▼▼▼
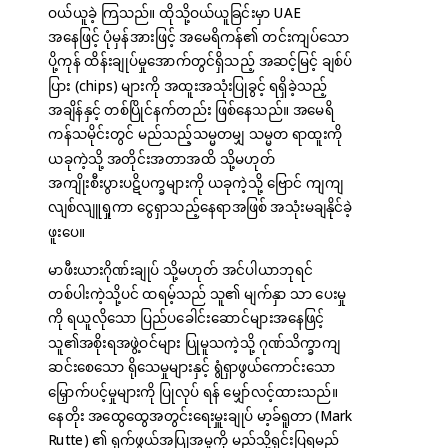
ဝယ်ယူခဲ့ ကြသည်။ ထိုသို့ဝယ်ယူခြင်းမှာ UAE
အနေဖြင့် ပုံမှန်အားဖြင့် အမေရိကန်၏ တင်းကျပ်သော
ပို့ကုန် ထိန်းချုပ်မှုအောက်တွင်ရှိသည့် အဆင့်မြင့် ချစ်ပ်
ပြား (chips) များကို အထူးအသုံးပြုခွင့် ရရှိခဲ့သည့်
အချိန်နှင့် တစ်ပြိုင်နက်တည်း ဖြစ်နေသည်။ အမေရိ
ကန်သမိုင်းတွင် မည်သည့်သမ္မတမျှ သမ္မတ ရာထူးကို
ယခုကဲ့သို့ အတိုင်းအတာအထိ သို့မဟုတ်
အကျိုးစီးပွားပဋိပက္ခများကို ယခုကဲ့သို့ ဗြောင် ကျကျ
လျစ်လျူရှုကာ ငွေရှာသည့်နေရာအဖြစ် အသုံးမချနိုင်ခဲ့
ဖူးပေ။
မာဖီးယားဂိုဏ်းချုပ် သို့မဟုတ် အင်ပါယာဘုရင်
တစ်ပါးကဲ့သို့ပင် ထရမ့်သည် သူ၏ မျက်နှာ သာ ပေးမှု
ကို ရယူလိုသော ပြည်ပခေါင်းဆောင်များအနေဖြင့်
သူ၏အစိုးရအဖွဲ့ဝင်များ ပြုမူသကဲ့သို့ ဂုဏ်သိက္ခာကျ
ဆင်းစေသော ရိုသေမှုများနှင့် ရွံရှာဖွယ်ကောင်းသော
မြှောက်ပင့်မှုများကို ပြုလုပ် ရန် မျှော်လင့်ထားသည်။
နေတိုး အထွေထွေအတွင်းရေးမှူးချုပ် မာ့ခ်ရူတာ (Mark
Rutte) ၏ ရှက်ဖွယ်အပြုအမူကို မည်သို့ရှင်းပြရမည်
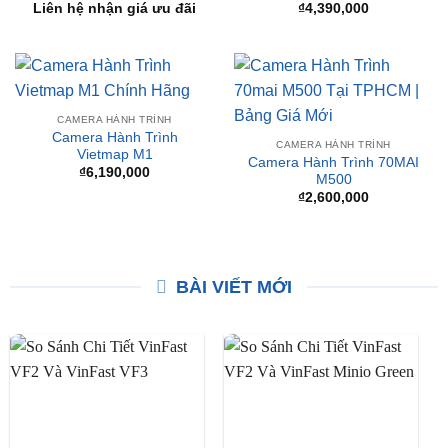
CAMERA HÀNH TRÌNH
CAMERA HÀNH TRÌNH
Camera hành trình Vietmap
Camera hành trình Vietmap
KC01
G40
Liên hệ nhận giá ưu đãi
₫
4,390,000
CAMERA HÀNH TRÌNH
Camera Hành Trình
CAMERA HÀNH TRÌNH
Vietmap M1
Camera Hành Trình 70MAI
₫
6,190,000
M500
₫
2,600,000
BÀI VIẾT MỚI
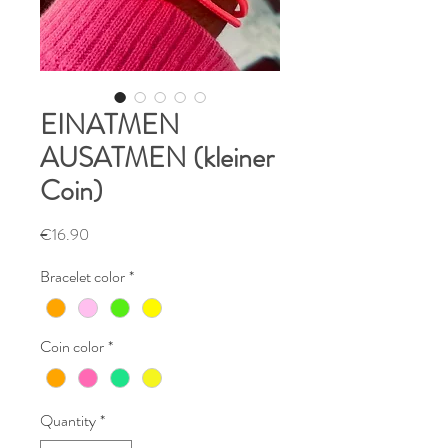
EINATMEN
AUSATMEN (kleiner
Coin)
Price
€16.90
Bracelet color
*
Coin color
*
Quantity
*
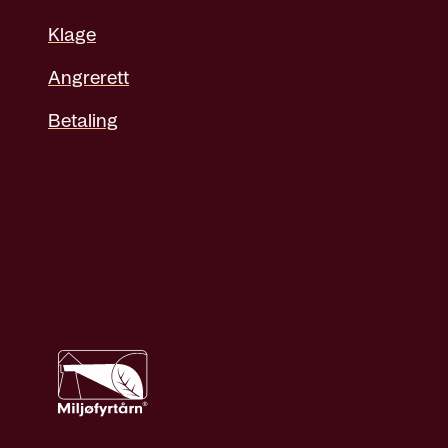
Klage
Angrerett
Betaling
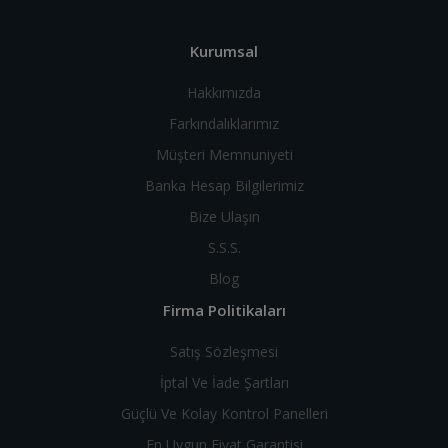
Kurumsal
Hakkımızda
Farkındalıklarımız
Müşteri Memnuniyeti
Banka Hesap Bilgilerimiz
Bize Ulaşın
S.S.S.
Blog
Firma Politikaları
Satış Sözleşmesi
İptal Ve İade Şartları
Güçlü Ve Kolay Kontrol Panelleri
En Uygun Fiyat Garantisi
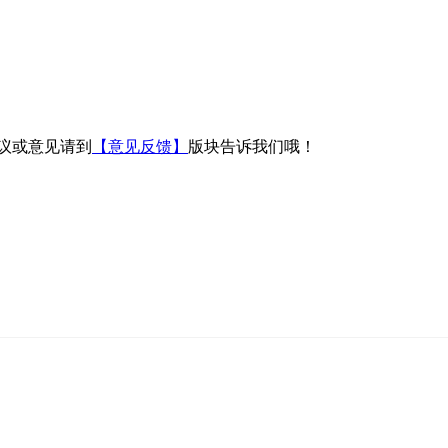
议或意见请到
【意见反馈】
版块告诉我们哦！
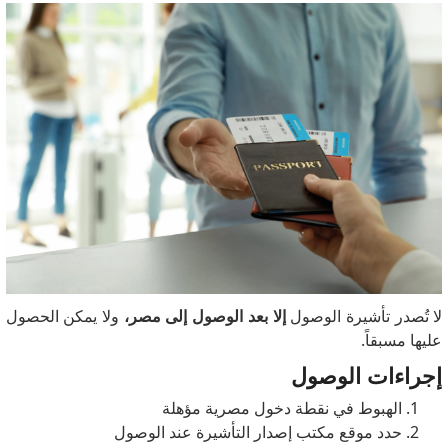
لا تُصدر تأشيرة الوصول
إلا بعد الوصول إلى مصر،
ولا يمكن الحصول
عليها مسبقاً.
إجراءات الوصول
الهبوط في نقطة دخول مصرية مؤهلة
حدد موقع مكتب إصدار التأشيرة عند الوصول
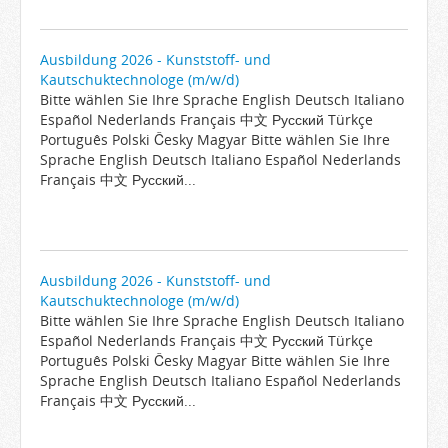
Ausbildung 2026 - Kunststoff- und
Kautschuktechnologe (m/w/d)
Bitte wählen Sie Ihre Sprache English Deutsch Italiano
Español Nederlands Français 中文 Русский Türkçe
Português Polski Česky Magyar Bitte wählen Sie Ihre
Sprache English Deutsch Italiano Español Nederlands
Français 中文 Русский...
Ausbildung 2026 - Kunststoff- und
Kautschuktechnologe (m/w/d)
Bitte wählen Sie Ihre Sprache English Deutsch Italiano
Español Nederlands Français 中文 Русский Türkçe
Português Polski Česky Magyar Bitte wählen Sie Ihre
Sprache English Deutsch Italiano Español Nederlands
Français 中文 Русский...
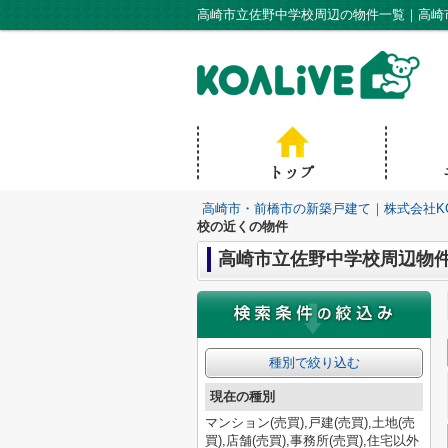
高崎市・前橋市の新築戸建て｜株式会社KO
校の近くの物件
高崎市立佐野中学校周辺物
種別で絞り込む
現在の種別
マンション(売買),戸建(売買),土地(売
買),店舗(売買),事務所(売買),住宅以外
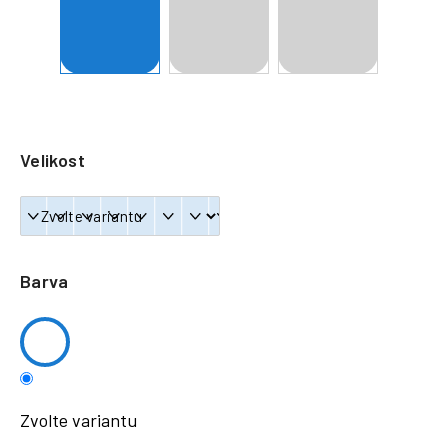
a
j
í
t
?
Velikost
HLEDAT
Barva
Zvolte variantu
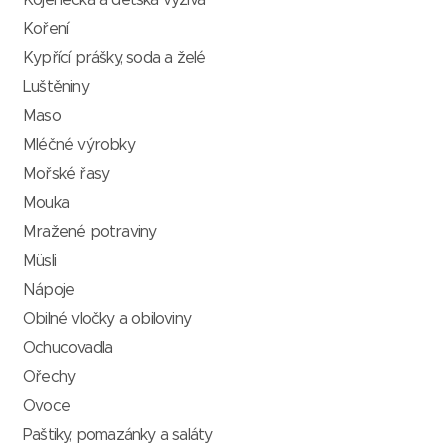
Kojenecká a dětská výživa
Koření
Kypřící prášky, soda a želé
Luštěniny
Maso
Mléčné výrobky
Mořské řasy
Mouka
Mražené potraviny
Müsli
Nápoje
Obilné vločky a obiloviny
Ochucovadla
Ořechy
Ovoce
Paštiky, pomazánky a saláty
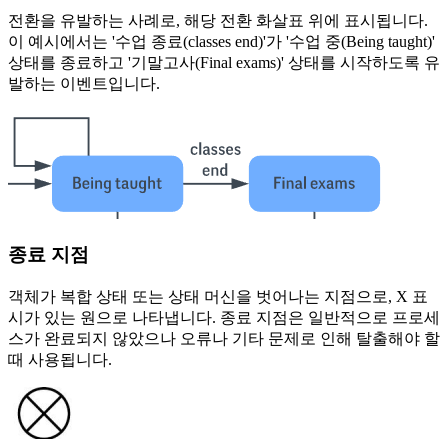
전환을 유발하는 사례로, 해당 전환 화살표 위에 표시됩니다.
이 예시에서는 '수업 종료(classes end)'가 '수업 중(Being taught)'
상태를 종료하고 '기말고사(Final exams)' 상태를 시작하도록 유
발하는 이벤트입니다.
종료 지점
객체가 복합 상태 또는 상태 머신을 벗어나는 지점으로, X 표
시가 있는 원으로 나타냅니다. 종료 지점은 일반적으로 프로세
스가 완료되지 않았으나 오류나 기타 문제로 인해 탈출해야 할
때 사용됩니다.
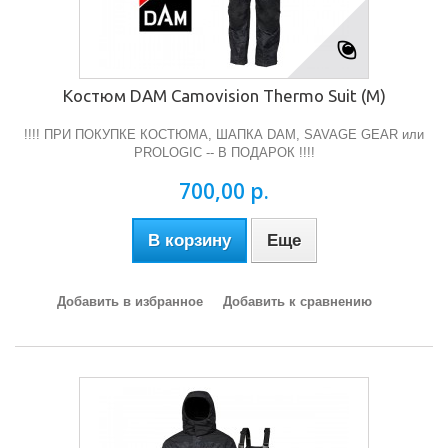
Костюм DAM Camovision Thermo Suit (M)
!!!! ПРИ ПОКУПКЕ КОСТЮМА, ШАПКА DAM, SAVAGE GEAR или
PROLOGIC -- В ПОДАРОК !!!!
700,00 р.
В корзину
Еще
Добавить в избранное
Добавить к сравнению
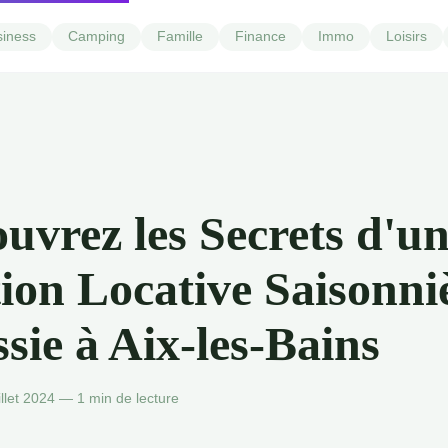
siness
Camping
Famille
Finance
Immo
Loisirs
uvrez les Secrets d'u
ion Locative Saisonni
sie à Aix-les-Bains
llet 2024 — 1 min de lecture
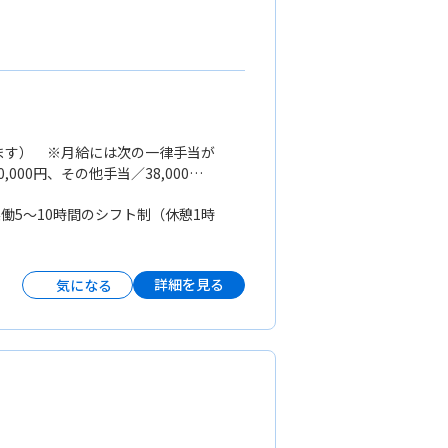
定します） ※月給には次の一律手当が
,000円、その他手当／38,000
は別途支給） ※残業がない月もありま
実働5〜10時間のシフト制（休憩1時
詳細を見る
気になる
▲▲▲
From the first line to the last, copy the listing above exactly, dropping all images.

ဝယ်ယူခဲ့ ကြသည်။ ထိုသို့ဝယ်ယူခြင်းမှာ UAE
အနေဖြင့် ပုံမှန်အားဖြင့် အမေရိကန်၏ တင်းကျပ်သော
ပို့ကုန် ထိန်းချုပ်မှုအောက်တွင်ရှိသည့် အဆင့်မြင့် ချစ်ပ်
ပြား (chips) များကို အထူးအသုံးပြုခွင့် ရရှိခဲ့သည့်
အချိန်နှင့် တစ်ပြိုင်နက်တည်း ဖြစ်နေသည်။ အမေရိ
ကန်သမိုင်းတွင် မည်သည့်သမ္မတမျှ သမ္မတ ရာထူးကို
ယခုကဲ့သို့ အတိုင်းအတာအထိ သို့မဟုတ်
အကျိုးစီးပွားပဋိပက္ခများကို ယခုကဲ့သို့ ဗြောင် ကျကျ
လျစ်လျူရှုကာ ငွေရှာသည့်နေရာအဖြစ် အသုံးမချနိုင်ခဲ့
ဖူးပေ။
မာဖီးယားဂိုဏ်းချုပ် သို့မဟုတ် အင်ပါယာဘုရင်
တစ်ပါးကဲ့သို့ပင် ထရမ့်သည် သူ၏ မျက်နှာ သာ ပေးမှု
ကို ရယူလိုသော ပြည်ပခေါင်းဆောင်များအနေဖြင့်
သူ၏အစိုးရအဖွဲ့ဝင်များ ပြုမူသကဲ့သို့ ဂုဏ်သိက္ခာကျ
ဆင်းစေသော ရိုသေမှုများနှင့် ရွံရှာဖွယ်ကောင်းသော
မြှောက်ပင့်မှုများကို ပြုလုပ် ရန် မျှော်လင့်ထားသည်။
နေတိုး အထွေထွေအတွင်းရေးမှူးချုပ် မာ့ခ်ရူတာ (Mark
Rutte) ၏ ရှက်ဖွယ်အပြုအမူကို မည်သို့ရှင်းပြရမည်
CAMERA HÀNH TRÌNH
CAMERA HÀNH TRÌNH
Camera hành trình Vietmap
Camera hành trình Vietmap
KC01
G40
Liên hệ nhận giá ưu đãi
₫
4,390,000
CAMERA HÀNH TRÌNH
Camera Hành Trình
CAMERA HÀNH TRÌNH
Vietmap M1
Camera Hành Trình 70MAI
₫
6,190,000
M500
₫
2,600,000
BÀI VIẾT MỚI
EINATMEN
AUSATMEN (kleiner
Coin)
Price
€16.90
Bracelet color
*
Coin color
*
Quantity
*
Klage
Angrerett
Betaling
Kurumsal
Hakkımızda
Farkındalıklarımız
Müşteri Memnuniyeti
Banka Hesap Bilgilerimiz
Bize Ulaşın
S.S.S.
Blog
Firma Politikaları
Satış Sözleşmesi
İptal Ve İade Şartları
Güçlü Ve Kolay Kontrol Panelleri
En Uygun Fiyat Garantisi
议或意见请到
【意见反馈】
版块告诉我们哦！
لا تُصدر تأشيرة الوصول
إلا بعد الوصول إلى مصر،
ولا يمكن الحصول
عليها مسبقاً.
إجراءات الوصول
الهبوط في نقطة دخول مصرية مؤهلة
حدد موقع مكتب إصدار التأشيرة عند الوصول
Ausbildung 2026 - Kunststoff- und
Kautschuktechnologe (m/w/d)
Bitte wählen Sie Ihre Sprache English Deutsch Italiano
Español Nederlands Français 中文 Русский Türkçe
Português Polski Česky Magyar Bitte wählen Sie Ihre
Sprache English Deutsch Italiano Español Nederlands
Français 中文 Русский...
Ausbildung 2026 - Kunststoff- und
Kautschuktechnologe (m/w/d)
Bitte wählen Sie Ihre Sprache English Deutsch Italiano
Español Nederlands Français 中文 Русский Türkçe
Português Polski Česky Magyar Bitte wählen Sie Ihre
Sprache English Deutsch Italiano Español Nederlands
Français 中文 Русский...
高崎市・前橋市の新築戸建て｜株式会社KO
校の近くの物件
高崎市立佐野中学校周辺物
種別で絞り込む
現在の種別
マンション(売買),戸建(売買),土地(売
買),店舗(売買),事務所(売買),住宅以外
a
j
í
t
?
Velikost
HLEDAT
Barva
Zvolte variantu
Kojenecká a dětská výživa
Koření
Kypřící prášky, soda a želé
Luštěniny
Maso
Mléčné výrobky
Mořské řasy
Mouka
Mražené potraviny
Müsli
Nápoje
Obilné vločky a obiloviny
Ochucovadla
Ořechy
Ovoce
Paštiky, pomazánky a saláty
전환을 유발하는 사례로, 해당 전환 화살표 위에 표시됩니다.
이 예시에서는 '수업 종료(classes end)'가 '수업 중(Being taught)'
상태를 종료하고 '기말고사(Final exams)' 상태를 시작하도록 유
발하는 이벤트입니다.
종료 지점
객체가 복합 상태 또는 상태 머신을 벗어나는 지점으로, X 표
시가 있는 원으로 나타냅니다. 종료 지점은 일반적으로 프로세
스가 완료되지 않았으나 오류나 기타 문제로 인해 탈출해야 할
때 사용됩니다.
Костюм DAM Camovision Thermo Suit (M)
!!!! ПРИ ПОКУПКЕ КОСТЮМА, ШАПКА DAM, SAVAGE GEAR или
PROLOGIC -- В ПОДАРОК !!!!
700,00 р.
В корзину
Еще
Добавить в избранное
Добавить к сравнению
siness
Camping
Famille
Finance
Immo
Loisirs
uvrez les Secrets d'u
ion Locative Saisonni
sie à Aix-les-Bains
llet 2024 — 1 min de lecture
定します） ※月給には次の一律手当が
,000円、その他手当／38,000
は別途支給） ※残業がない月もありま
実働5〜10時間のシフト制（休憩1時
詳細を見る
気になる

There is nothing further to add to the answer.